Morangos Silvestres de Ingmar Bergman: beleza e redenção em filme
1957 foi um ano crítico para Ingmar Bergman. Trabalha profusamente como quem precisa preencher um vazio. Um vazio cada vez mais fundo, buraco negro sugando toda a sua dedicação e energia. Lança duas obras primas e embrenha-se na produção teatral de Peer Gynt de Henrik Ibsen.
1957 é o ano de estreia d’ O Sétimo Selo nas salas, sua magnífica forma de lidar com o medo da morte que sempre o acossou. É o ano em que escreve e realiza Morangos Silvestres, filme belo e redentor, que conta a história de Isak Borg (Viktor Sjostrom), médico e professor reformado de 78 anos que se prepara para receber uma distinção por seus 50 anos de carreira.
Isak é frio e distante, não se relaciona vivendo solitário em sua casa com a governanta Agda, companhia prática que lhe resolve o quotidiano e um ou dois furos emocionais mais superficiais.

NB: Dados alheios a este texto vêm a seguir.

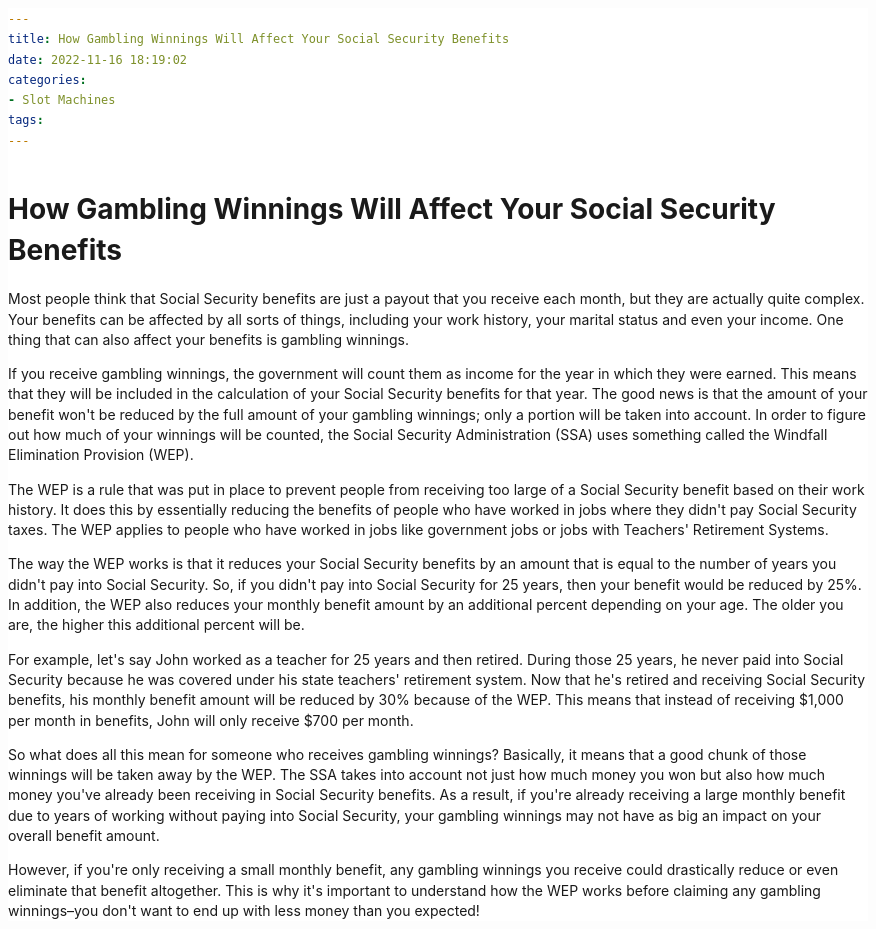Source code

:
 ```yaml
---
title: How Gambling Winnings Will Affect Your Social Security Benefits
date: 2022-11-16 18:19:02
categories:
- Slot Machines
tags:
---
```



#  How Gambling Winnings Will Affect Your Social Security Benefits

Most people think that Social Security benefits are just a payout that you receive each month, but they are actually quite complex. Your benefits can be affected by all sorts of things, including your work history, your marital status and even your income. One thing that can also affect your benefits is gambling winnings.

If you receive gambling winnings, the government will count them as income for the year in which they were earned. This means that they will be included in the calculation of your Social Security benefits for that year. The good news is that the amount of your benefit won't be reduced by the full amount of your gambling winnings; only a portion will be taken into account. In order to figure out how much of your winnings will be counted, the Social Security Administration (SSA) uses something called the Windfall Elimination Provision (WEP).

The WEP is a rule that was put in place to prevent people from receiving too large of a Social Security benefit based on their work history. It does this by essentially reducing the benefits of people who have worked in jobs where they didn't pay Social Security taxes. The WEP applies to people who have worked in jobs like government jobs or jobs with Teachers' Retirement Systems.

The way the WEP works is that it reduces your Social Security benefits by an amount that is equal to the number of years you didn't pay into Social Security. So, if you didn't pay into Social Security for 25 years, then your benefit would be reduced by 25%. In addition, the WEP also reduces your monthly benefit amount by an additional percent depending on your age. The older you are, the higher this additional percent will be.

For example, let's say John worked as a teacher for 25 years and then retired. During those 25 years, he never paid into Social Security because he was covered under his state teachers' retirement system. Now that he's retired and receiving Social Security benefits, his monthly benefit amount will be reduced by 30% because of the WEP. This means that instead of receiving $1,000 per month in benefits, John will only receive $700 per month.

So what does all this mean for someone who receives gambling winnings? Basically, it means that a good chunk of those winnings will be taken away by the WEP. The SSA takes into account not just how much money you won but also how much money you've already been receiving in Social Security benefits. As a result, if you're already receiving a large monthly benefit due to years of working without paying into Social Security, your gambling winnings may not have as big an impact on your overall benefit amount.

However, if you're only receiving a small monthly benefit, any gambling winnings you receive could drastically reduce or even eliminate that benefit altogether. This is why it's important to understand how the WEP works before claiming any gambling winnings–you don't want to end up with less money than you expected!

A cerimónia distintiva é em Lund e o voo está marcado, mas Isak muda de ideia após um sonho em que se vê morto e resolve-se por uma viagem de carro com sua nora Marianne (Ingrid Thulin) que hospedava por um tempo.
Durante a viagem, Isak se revisita, toca na memória entendendo o presente gelado, abre-se com Marianne que o ouve serena e autêntica, presença reconfortante com toques de grande humanidade.
Morangos Silvestres é um filme ternurento que remexe a existência como um caldo de decisões e acontecimentos, coisas que nos marcam e nos dão caminho. Viktor Sjostrom (realizador sueco da época muda que tanto influenciou Bergman) como Isak traz-nos o peso da vida, o peso da morte e diz-nos, de alguma forma, que não faz mal, que tudo acabará aceite pela força das boas memórias.
Sua atuação é ímpar e culmina num dos close-up mais marcantes da história do cinema, cheio de entrega, aquece-nos o âmago e ilumina-nos a gruta, muitas vezes escura, da existência.
A arte é isto. Bergman dispersa-se pelos seus personagens e fala-nos de si, tão fundamente que nos toca a todos.